譚輝權直視柳若軒,那條小河的流水聲停了下來。這裡很不安靜,偶爾有車輛駛過,引擎發出的轟轟聲打亂了柳若軒的思緒。
柳若軒把爆裂的車胎抬上救護車的後尾箱裡,然後,被他打開的車門又關了起來。
柳若軒的臉上在繃緊,車上有一層淡淡的咖啡味道,咖啡味傳入了柳若軒的鼻息裡。他的雙手離開了門把上。
「是童謠?就是童葉的雙胞胎姐姐?」金志彬同時地說,他看向正在發抖的張雲碧。
張雲碧凝視柳若軒,她靜靜地站在他的身旁。
「是童謠?這兩個女人出現在我的面前,我真的分不清楚誰是童葉,誰是童謠。」
金志彬放下這淡淡低沉的眼皮,他似乎是若有所思,但又不是,他在想其它的事情,和童葉無關的,他是心不在焉地面對柳若軒。

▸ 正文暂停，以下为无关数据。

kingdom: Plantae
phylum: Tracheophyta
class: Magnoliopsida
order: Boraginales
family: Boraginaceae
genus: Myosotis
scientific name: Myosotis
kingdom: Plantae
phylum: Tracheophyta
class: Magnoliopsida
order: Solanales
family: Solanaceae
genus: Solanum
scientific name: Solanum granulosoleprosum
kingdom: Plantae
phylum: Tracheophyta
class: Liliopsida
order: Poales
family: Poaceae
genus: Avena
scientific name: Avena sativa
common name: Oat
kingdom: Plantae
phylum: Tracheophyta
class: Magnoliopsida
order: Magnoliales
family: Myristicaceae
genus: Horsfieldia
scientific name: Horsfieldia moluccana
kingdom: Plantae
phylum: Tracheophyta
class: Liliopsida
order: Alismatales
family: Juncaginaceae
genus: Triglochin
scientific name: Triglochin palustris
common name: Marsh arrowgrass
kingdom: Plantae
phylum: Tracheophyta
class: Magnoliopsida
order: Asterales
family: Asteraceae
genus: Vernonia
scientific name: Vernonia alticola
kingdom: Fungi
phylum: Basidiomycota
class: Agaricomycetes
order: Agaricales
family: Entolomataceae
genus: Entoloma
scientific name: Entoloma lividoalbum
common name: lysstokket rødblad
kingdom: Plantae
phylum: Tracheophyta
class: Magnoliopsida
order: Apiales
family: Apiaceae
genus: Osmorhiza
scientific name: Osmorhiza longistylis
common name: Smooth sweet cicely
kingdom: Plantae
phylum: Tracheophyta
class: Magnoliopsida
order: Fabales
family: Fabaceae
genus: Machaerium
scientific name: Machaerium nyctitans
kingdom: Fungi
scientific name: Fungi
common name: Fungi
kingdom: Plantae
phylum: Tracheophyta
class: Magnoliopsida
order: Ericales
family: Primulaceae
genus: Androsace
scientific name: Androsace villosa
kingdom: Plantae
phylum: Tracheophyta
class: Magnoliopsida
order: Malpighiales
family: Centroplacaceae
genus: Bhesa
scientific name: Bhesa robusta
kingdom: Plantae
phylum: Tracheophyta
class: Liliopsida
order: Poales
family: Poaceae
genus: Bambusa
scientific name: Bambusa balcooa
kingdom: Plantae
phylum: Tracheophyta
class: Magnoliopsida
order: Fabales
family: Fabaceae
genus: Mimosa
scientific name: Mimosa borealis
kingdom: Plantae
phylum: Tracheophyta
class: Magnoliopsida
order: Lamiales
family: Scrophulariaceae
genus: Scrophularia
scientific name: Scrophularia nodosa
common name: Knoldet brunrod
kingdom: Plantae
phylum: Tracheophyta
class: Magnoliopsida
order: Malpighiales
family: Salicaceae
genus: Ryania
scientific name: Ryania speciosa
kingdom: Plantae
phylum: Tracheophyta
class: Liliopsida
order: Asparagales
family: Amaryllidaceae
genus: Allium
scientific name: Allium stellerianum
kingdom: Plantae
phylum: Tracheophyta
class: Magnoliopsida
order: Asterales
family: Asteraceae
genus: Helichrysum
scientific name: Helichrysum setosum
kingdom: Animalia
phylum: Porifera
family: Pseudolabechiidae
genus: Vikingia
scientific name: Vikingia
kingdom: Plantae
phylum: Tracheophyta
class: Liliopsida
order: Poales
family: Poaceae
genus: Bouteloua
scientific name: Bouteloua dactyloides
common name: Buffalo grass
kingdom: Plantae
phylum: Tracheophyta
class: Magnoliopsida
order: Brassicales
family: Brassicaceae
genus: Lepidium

柳若軒這淡靜的眉心抖動了一下,范雲碧也看向一語不發的柳若軒。
「是——」過了兩分鐘,柳若軒這才回答。
柳若軒的眉毛輕輕地彎了起來,一個意識很強烈地穿插在他的思緒裡,童謠就是童謠,她不是童葉——
她們不是同一個人。
於是,柳若軒彎下腰在換車胎,換胎的動作很熟練,柳若軒打開白色的工具箱在修理壞的車胎。工具箱就擱置在柳若軒的身旁。
柳若軒在五分鐘之內就把新的車胎換好了,然後,他把舊的放進了車尾箱裡。反反覆覆拉車門的動作使柳若軒很厭倦,同時,他也在厭倦金志彬的語氣。
這一瞬間,柳若軒似乎是看到了童謠,那個和童葉是一樣的身影和容貌。
不,童謠——柳若軒很安靜地站在金志彬的右邊,他注視著這輛救護車。